Embracing the Infidel

 

“An El Norte or Grapes of Wrath for the Muslim world–affecting, immediate and well written.”Kirkus Reviews, starred review

“Behzad Yaghmaian’s intimate, horrifyingly vivid account of the plight of Muslim refugees… takes us deep into the souls of the men and women he befriends, following them from the chaotic human bazaar of Istanbul to Sofia, Athens, Paris, and beyond.” —Mother Jones

“A gripping tale of hardship, adventure and yearning, of hopes raised and dashed, and of troubled and sometimes heroic adaptations to refugee camps…. One of many strengths of this book is to show … what strangely mixed motives impel these brave, complicated people.
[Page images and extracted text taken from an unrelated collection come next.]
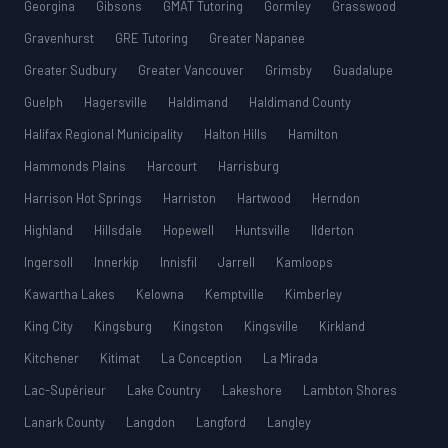
Georgina
Gibsons
GMAT Tutoring
Gormley
Grasswood
Gravenhurst
GRE Tutoring
Greater Napanee
Greater Sudbury
Greater Vancouver
Grimsby
Guadalupe
Guelph
Hagersville
Haldimand
Haldimand County
Halifax Regional Municipality
Halton Hills
Hamilton
Hammonds Plains
Harcourt
Harrisburg
Harrison Hot Springs
Harriston
Hartwood
Herndon
Highland
Hillsdale
Hopewell
Huntsville
Ilderton
Ingersoll
Innerkip
Innisfil
Jarrell
Kamloops
Kawartha Lakes
Kelowna
Kemptville
Kimberley
King City
Kingsburg
Kingston
Kingsville
Kirkland
Kitchener
Kitimat
La Conception
La Mirada
Lac-Supérieur
Lake Country
Lakeshore
Lambton Shores
Lanark County
Langdon
Langford
Langley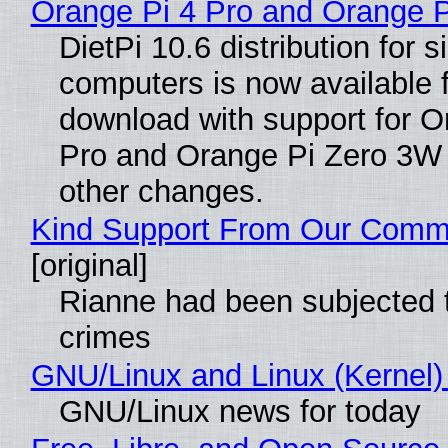
Orange Pi 4 Pro and Orange 
DietPi 10.6 distribution for 
computers is now available 
download with support for O
Pro and Orange Pi Zero 3W
other changes.
Kind Support From Our Comm
[original]
Rianne had been subjected 
crimes
GNU/Linux and Linux (Kernel)
GNU/Linux news for today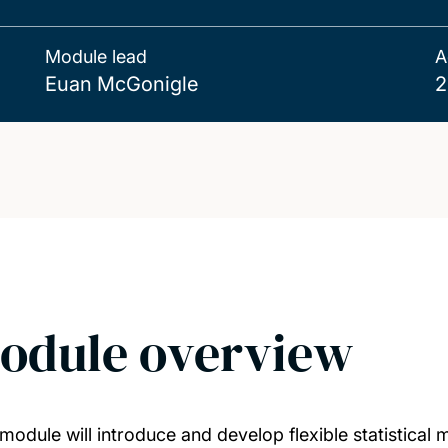
Module lead
A
Euan McGonigle
2
odule overview
 module will introduce and develop flexible statistical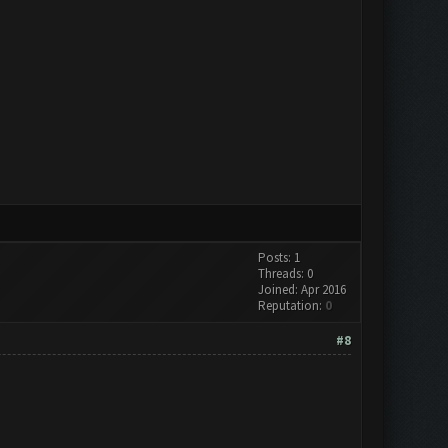
Posts: 1
Threads: 0
Joined: Apr 2016
Reputation:
0
#8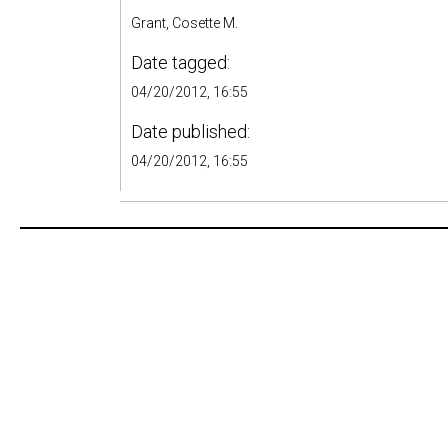
Grant, Cosette M.
Date tagged:
04/20/2012, 16:55
Date published:
04/20/2012, 16:55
A masterful storyteller, Yaghmaian reveals many layers to the refugees’ personalities and histories, and some to his own.”—The San Francisco Chronicle

 

An eye-opening personal account of an epic human drama, Embracing the Infidel takes us on an astounding journey along a modern-day underground railroad that stretches from Istanbul to Paris.  In this groundbreaking book, Iranian-American Behzad Yaghmaian has done what no other writer has managed to do–as he enters the world of Muslim migrants and tells their extraordinary stories of hope for a new life in the West.

In a tent city in Greece, they huddle together. Men and women from Iraq, Sudan, Afghanistan, Iran, and other countries. Most have survived war and brutal imprisonment, political and social persecution. Some have faced each other in battle, and all share a powerful desire for freedom. Behzad Yaghmaian lived among them, listened to their hopes, dreams, and fears–and now he weaves together dozens of their stories of yearning, persecution, and unwavering faith. We meet Uncle Suleiman, an Iraqi veteran of the Iran-Iraq war; once imprisoned by Saddam Hussein, he is now a respected elder of a ramshackle tent city in Athens, offering comfort and community to his fellow travelers…Purya, who fled Iran only to fall into the clutches of human smugglers and survive beatings and torture in Bulgaria…and Shahroukh Khan, an Afghan teenager whose world at home was shattered twice–once by the Taliban and again by American bombs–but whose story turns on a single moment of awakening and love in the courtyard of a Turkish mosque.

A chronicle of husbands separated from wives, children from parents, Embracing the Infidel is a portrait of men and women moving toward a promised land they may never reach–and away from a world to which they cannot return. It is an unforgettable tale of heartbreak and prejudice, courage, heroism, and hope.